The second is new media seating, which is along the sideline this year with distance separating each mask-wearing media member. This is way better than in normal times when media seating is along the baseline behind multiple rows of people where you’re constantly trying to view the game through the window of two guys’ heads who have definitely had too many craft beers.

It’s now easier to watch the game and to pick up on details. For example, in Thursday’s game against Niagara, Woody Newton came out of a timeout rapping the lyrics to Da Baby’s “Suge” played on the new sound system. I have no idea whether that was a way to psych himself up or if he just likes the song, but either way that’s the the kind of anecdote that would’ve been missed with two bald heads in front of you.
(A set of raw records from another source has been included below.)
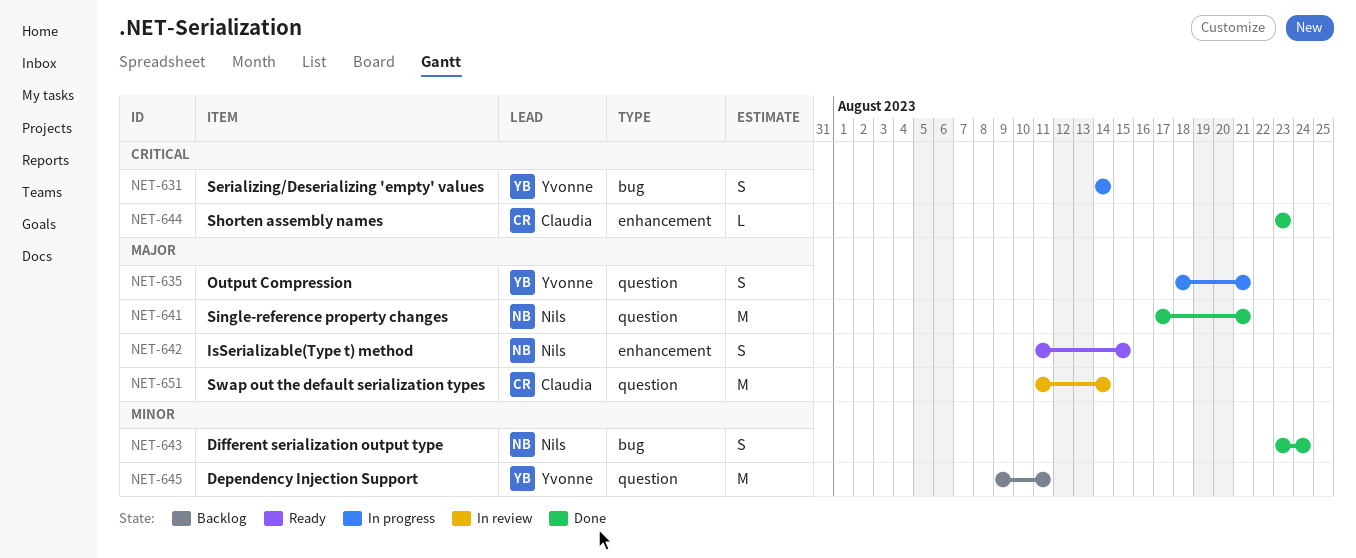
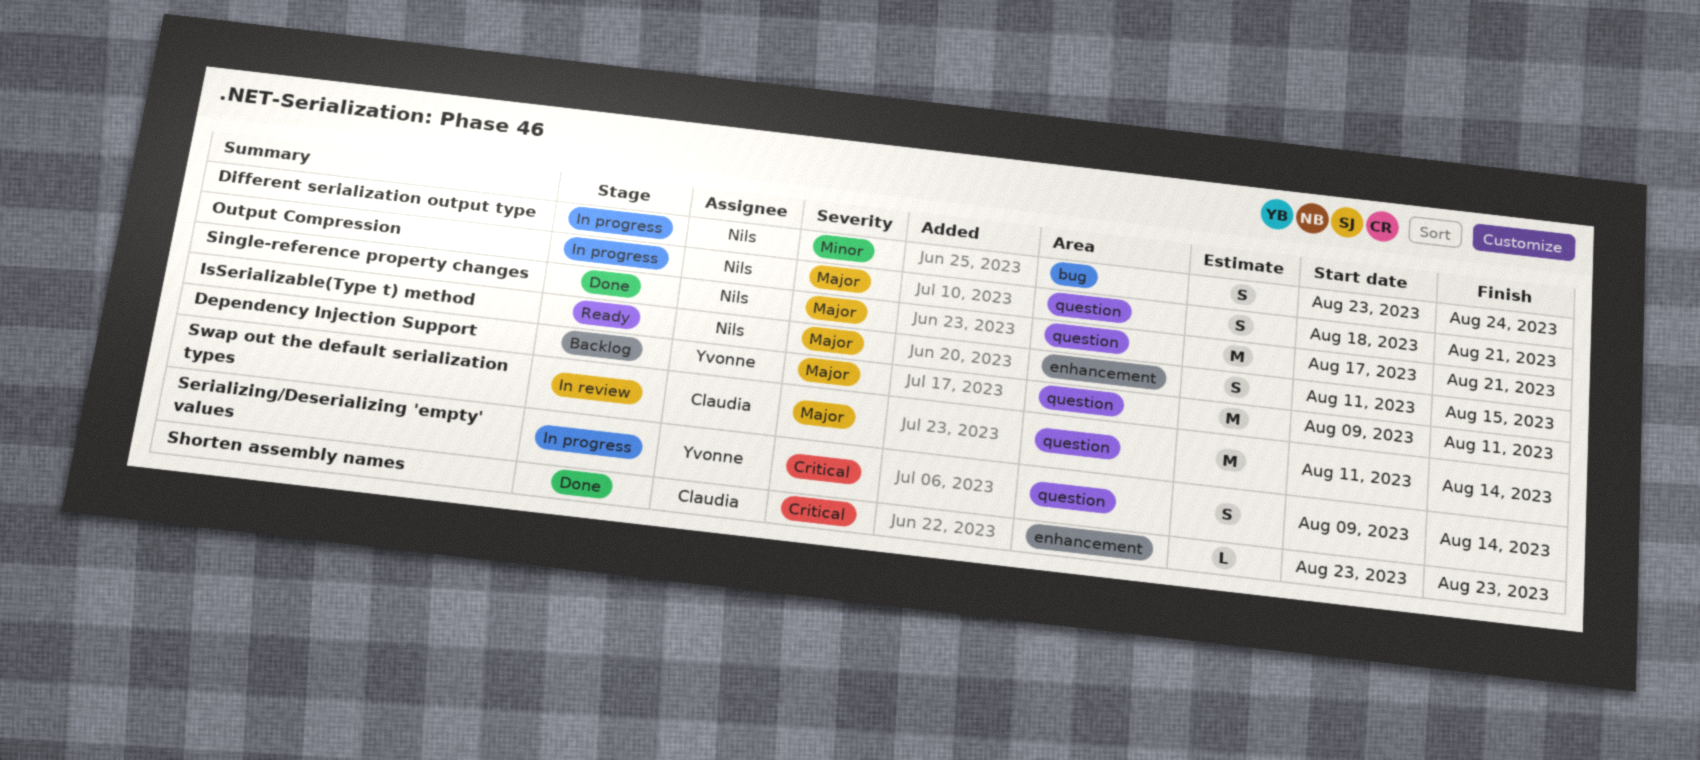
Dependency Injection Support, priority: Minor -> Major
Different serialization output type, status: Done -> In progress
Output Compression, owner: Yvonne -> Nils
Serializing/Deserializing 'empty' values, label: bug -> question
Serializing/Deserializing 'empty' values, start: Aug 14 -> Aug 9

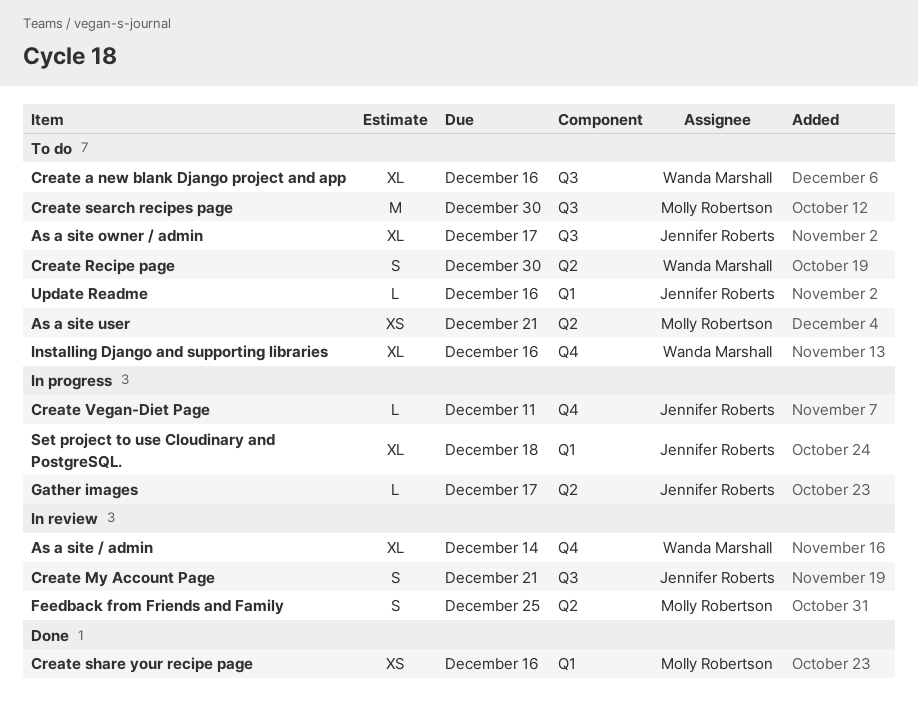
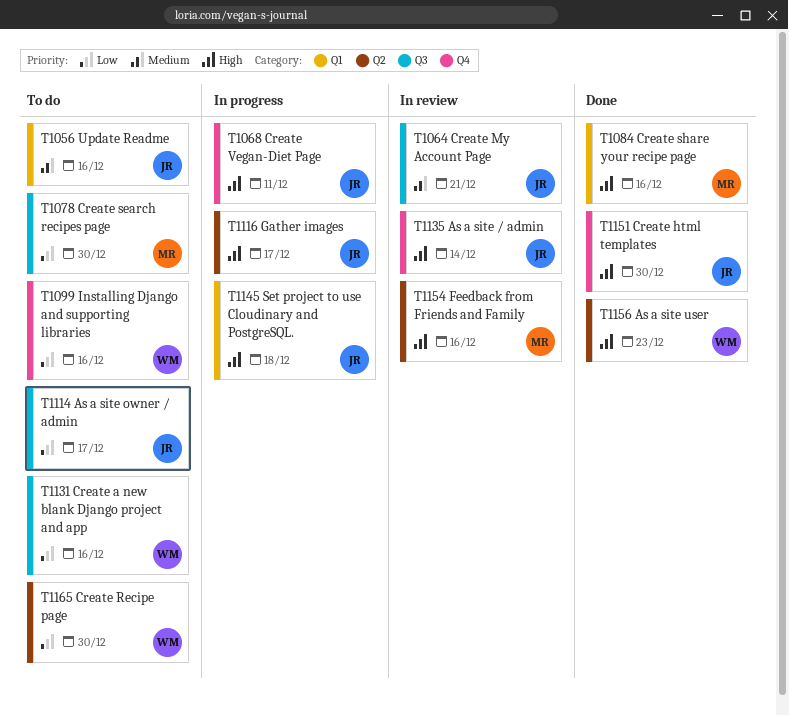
As a site / admin, owner: Wanda Marshall -> Jennifer Roberts
As a site user, status: To do -> Done
As a site user, owner: Molly Robertson -> Wanda Marshall
As a site user, due: Dec 21 -> Dec 23
Create html templates: none -> present
Feedback from Friends and Family, due: Dec 25 -> Dec 16

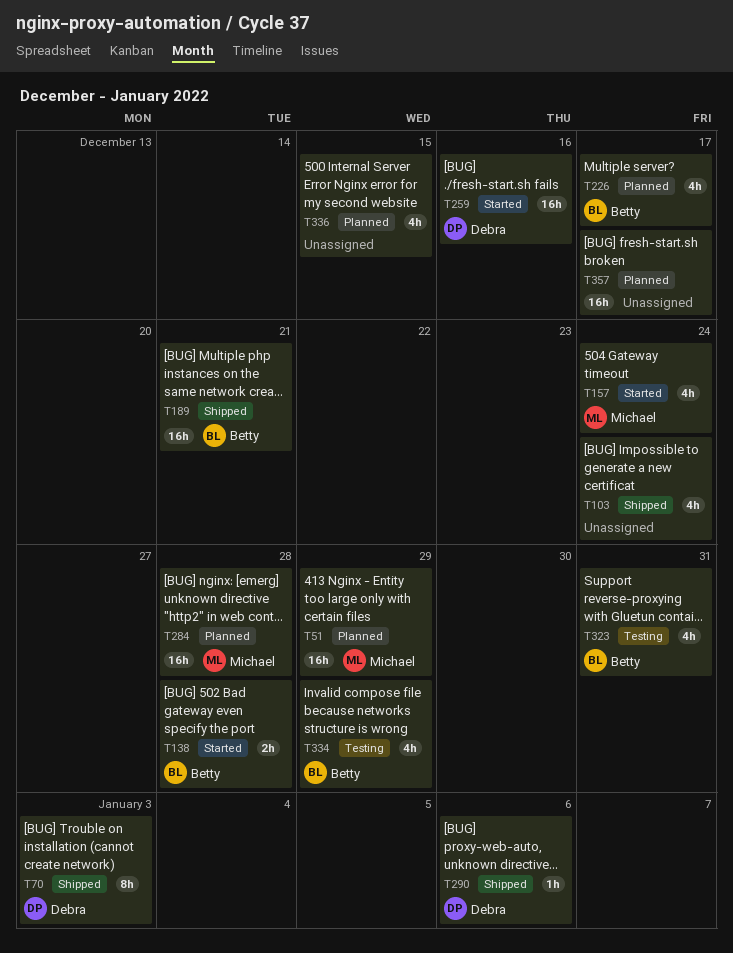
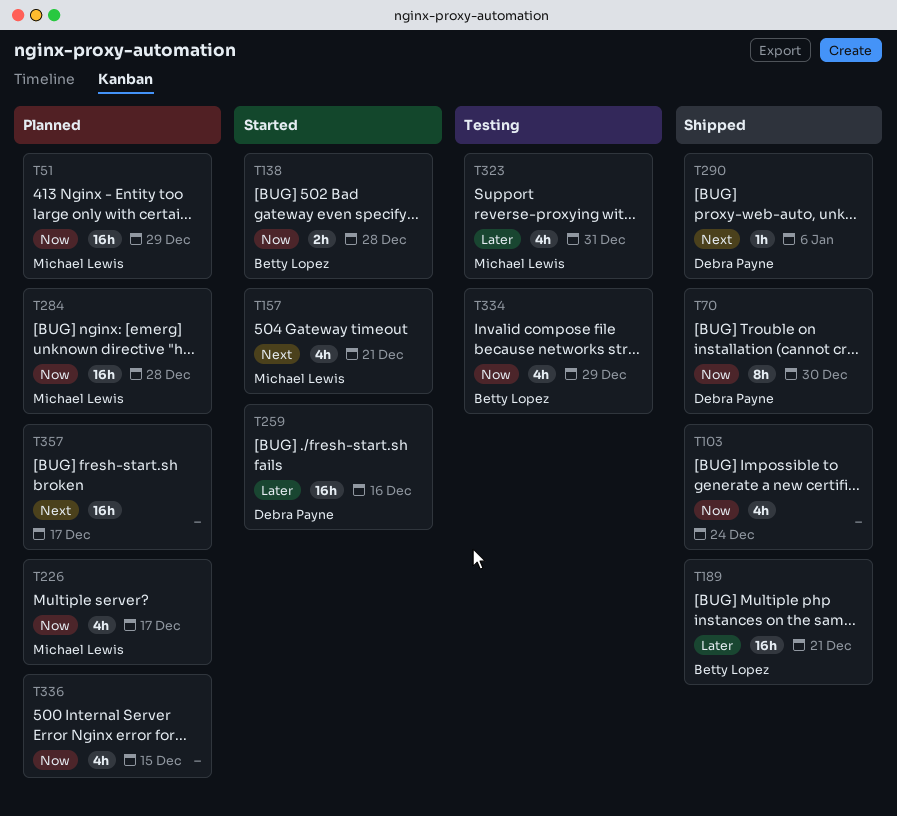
T70, due: Jan 3 -> Dec 30
T157, due: Dec 24 -> Dec 21
T226, owner: Betty Lopez -> Michael Lewis
T323, owner: Betty Lopez -> Michael Lewis

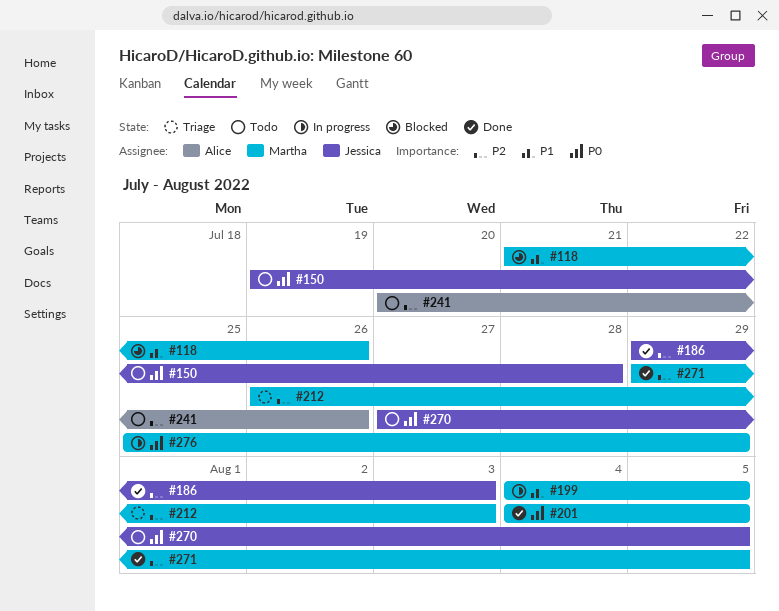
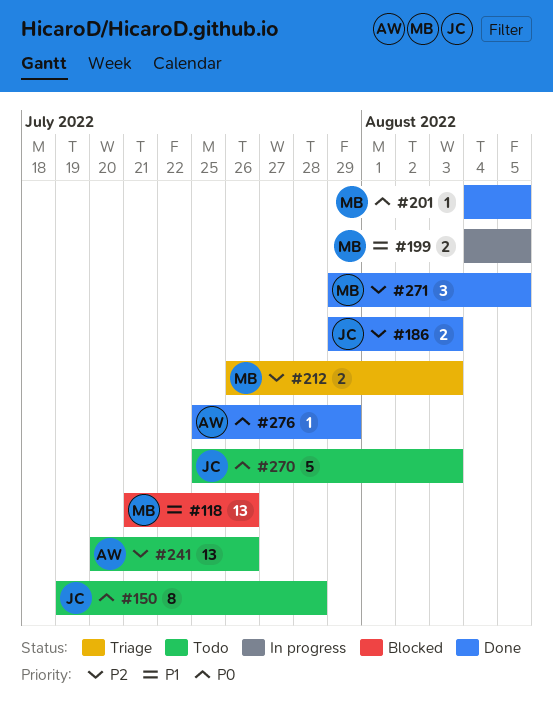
#270, start: Jul 27 -> Jul 25
#270, due: Aug 5 -> Aug 3
#276, status: In progress -> Done
#276, owner: Martha -> Alice

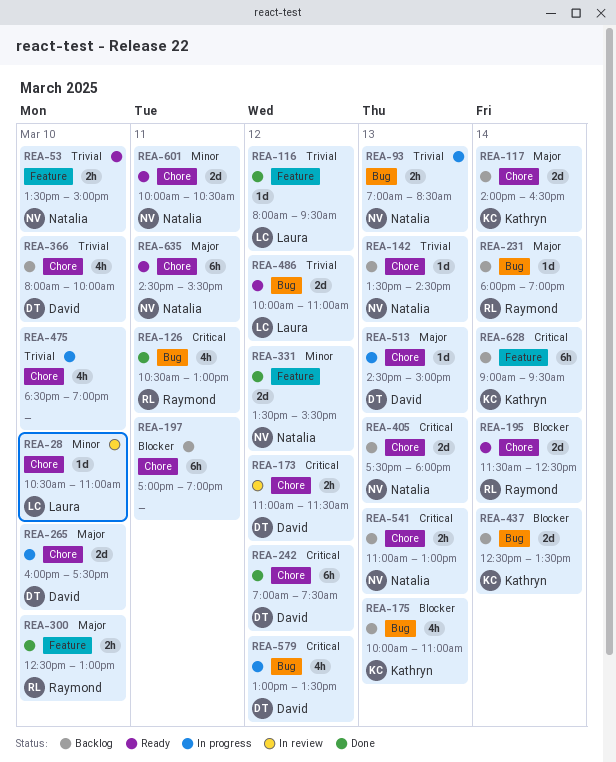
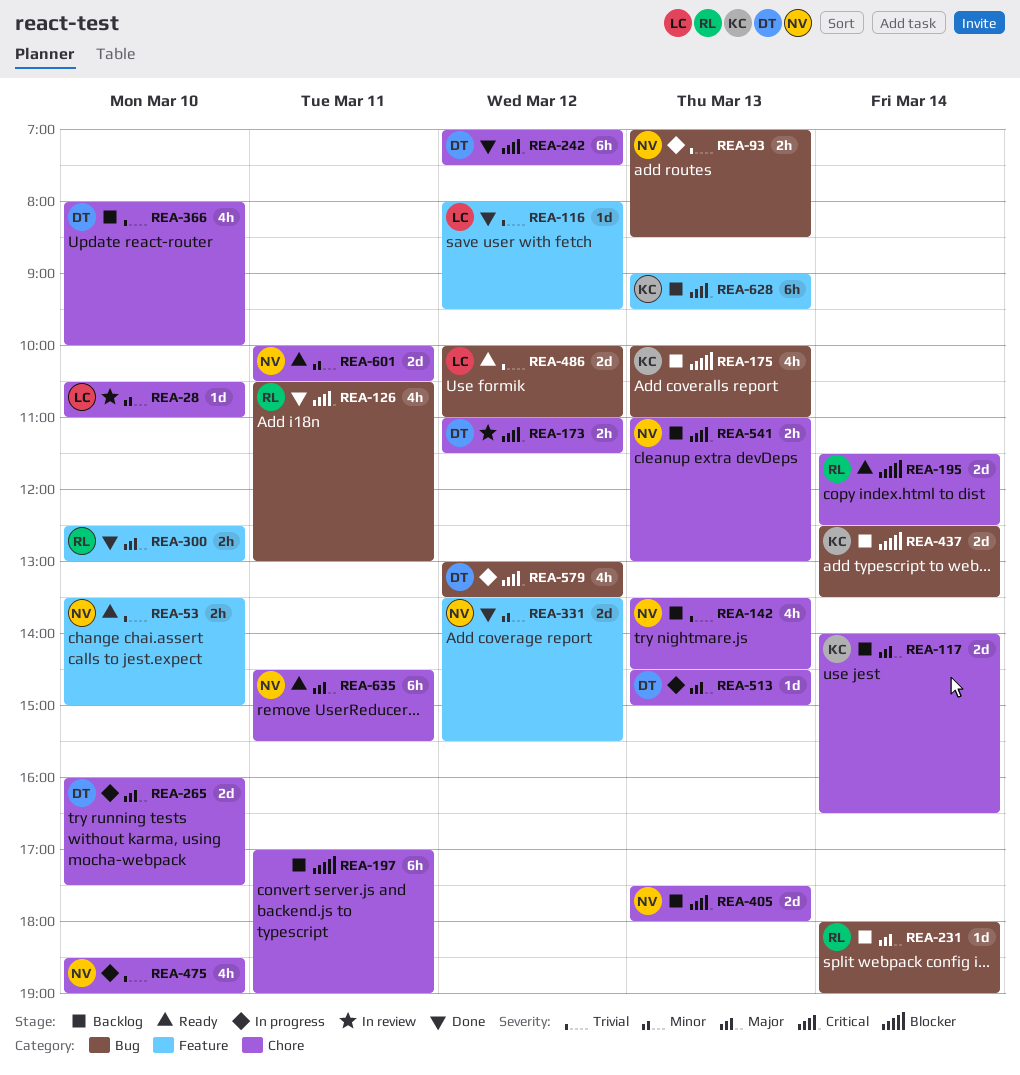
REA-142, estimate: 1d -> 4h
REA-475, owner: none -> Natalia
REA-628, day: Mar 14 -> Mar 13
That’s also the kind of swagger and self-confidence you like to see out of a freshman.

What’s the third, you ask? We’ll revisit that in a minute.

Of course, in a year like this, the values of honesty, transparency and accountability have never been more important. That’s why you read a discerning publication like TNIAAM because we’re here to address the hard-hitting, capital-J “Journalism” questions such as what the men’s bathrooms look like. Well, finally we have that answer.

Dome Troughs

The troughs remain for now but they’re expected to be replaced in 2022. That makes you think the troughs won’t be getting much run for the remainder of their useful lives, but hopefully once they’re done, Adam Weitsman will be able to make good use of them.

If you’re asking me though (which you’re not), this is a sigh of relief. Nothing is more uncomfortable than when a man who’s old enough to be your grandfather has no qualms planting two feet right beside you, drops his drawers and tries to burn a hole through the back of the trough.

Reminder: even in normal times you should always abide by the one urinal buffer rule.

New lights and speakers inside the Carrier Dome

Artificial noise is pumped throughout the new sound system, which is an idea that needs to be fired into the sun immediately. It just sounds like muddled white noise which distracts from the real show, which brings us back to the third inherent advantage of not having fans: picking up on anything and everything Jim Boeheim is saying.

When Boeheim yells things such as “GOD DAMN IT!” or “GRAB THE BALL!” loud enough for everyone to hear it’s of immense entertainment value. Or, more accurately, entertaining for everyone who is not the subject of his ire.

Which gives us an idea.

Syracuse Athletics would never do this, but how many of us would cancel our ESPN+ membership and pay $5 per month to hear Boeheim say things that would make a billy goat puke?

The new sound and lighting system is solid during warmup music and player intros, by the by. The new speaker system sounds like someone just slapped a pair of Bose headphones over your ears for the first time after you’ve been using the generic iPod Nano headphones. You know the ones.

The new scoreboard is just as massive as it looks on TV and sits low atop the bleacher seating.

There are plenty of possibilities with the new lighting. In the embedded video above, an orange hue fills the arena during player intros but lights are not limited to just one color. During the National Anthem, the lights change to red, white and blue.

Given all of the health challenges in a year like this, I’m admittedly not sure whether it’s ethical or moral to be playing games and risking the health of college kids to play basketball. Truthfully, it is a bit of a balancing act sorting through feelings of guilt for being able to attend a game you’re not even sure should be taking place, but also feeling lucky enough to be there to witness in person.

Personal feelings aside, I hope this was insightful and brought you guys as close to the new dome experience as possible.

Oh, and for what it’s worth, despite the new roof that no longer relies on air pressure for support, a gust on wind pushed me out of Gate A upon exit. The more things change, the more they stay the same.